• Text provided:
===

# If you want to



## adexx

Hello, 

When I want to say "If you want to (do something) ~", I'll normally say something like V-したければ or V-したい（の）なら, or V-したかったら.
Is this common and natural in everyday conversation? Somehow I feel that it is not very polite...
Also, is there any difference in nuance/politeness among those 3?

Tks


----------



## frequency

adexx said:


> Is this common and natural in everyday conversation?


Yes. したければ might be a bit more formal.
To be honest, they sound all the same to me. But let's wait for the second opinion.


----------



## SoLaTiDoberman

All the three are plain expressions. Therefore, they may not sounds polite.
I think that the levels of politeness of the three are almost or completely the same.


The polite versions would be:

V-なさりたいのでしたら、
V-されるのでしたら、
V-したいと思いなさるのなら、
etc.


----------



## karlalou

adexx said:


> When I want to say "If you want to (do something) ~", I'll normally say something like V-したければ or V-したい（の）なら, or V-したかったら.
> Is this common and natural in everyday conversation? Somehow I feel that it is not very polite...


I see that the use of たい for other's personal matter makes it casual and usually only for family and friends. There might be some occasions that you need to say these to someone you have to pay a respect to, but you want to choose other ways of saying it as much as possible, for example, by saying it as "_If you don't mind_" such as (もし)よかったら or よろしかったら (a little more formal), or 差し支えないようでしたら (politer). Or maybe you can say そういうことでしたら、～.

===

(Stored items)
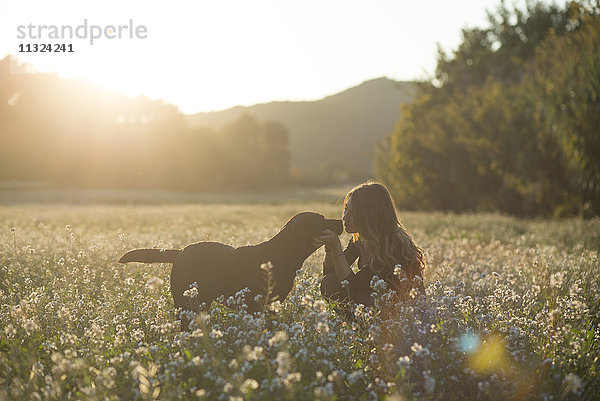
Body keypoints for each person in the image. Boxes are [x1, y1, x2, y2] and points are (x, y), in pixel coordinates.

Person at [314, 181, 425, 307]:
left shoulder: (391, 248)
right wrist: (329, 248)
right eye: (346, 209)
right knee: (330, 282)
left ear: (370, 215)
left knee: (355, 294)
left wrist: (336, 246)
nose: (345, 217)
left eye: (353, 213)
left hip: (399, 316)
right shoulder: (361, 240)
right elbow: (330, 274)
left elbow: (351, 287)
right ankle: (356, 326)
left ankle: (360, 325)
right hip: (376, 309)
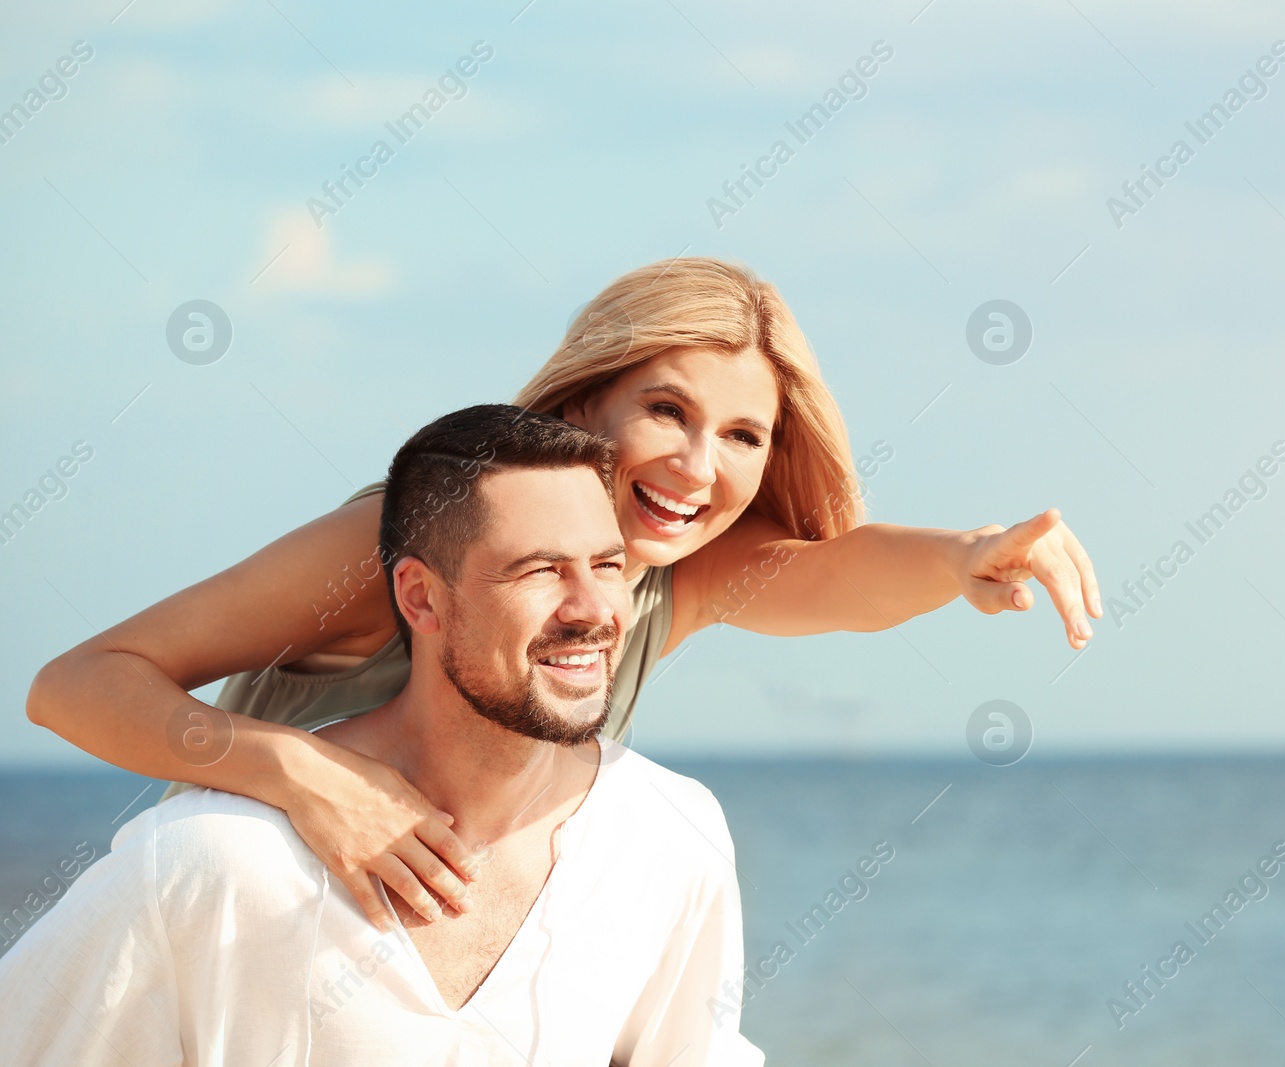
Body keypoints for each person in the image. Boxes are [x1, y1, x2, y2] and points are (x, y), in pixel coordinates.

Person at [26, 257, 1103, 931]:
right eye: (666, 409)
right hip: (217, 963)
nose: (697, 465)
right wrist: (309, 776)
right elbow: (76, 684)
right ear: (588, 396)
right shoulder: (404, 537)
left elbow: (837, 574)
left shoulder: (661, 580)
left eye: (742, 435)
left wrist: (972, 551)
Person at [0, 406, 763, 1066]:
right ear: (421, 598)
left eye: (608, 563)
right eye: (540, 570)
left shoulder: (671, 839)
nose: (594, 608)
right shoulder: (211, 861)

===

• Exercise A:
In the thread, which of the three forms does the reply from frequency say might be a bit more formal?
• Exercise B:
According to karlalou's reply in the thread, why are these expressions usually used only with family and friends?
• Exercise C:
Repeat the part of the thread that opens with the words containing "To be honest, they" and closes with "not sounds polite.".
These entries come from a different source than the thread.

• Answer area A:
したければ

• Answer area B:
Using たい when talking about another person's personal matter makes the expression casual, so it usually fits only family and friends.

• Answer area C:
To be honest, they sound all the same to me. But let's wait for the second opinion.


----------



## SoLaTiDoberman

All the three are plain expressions. Therefore, they may not sounds polite.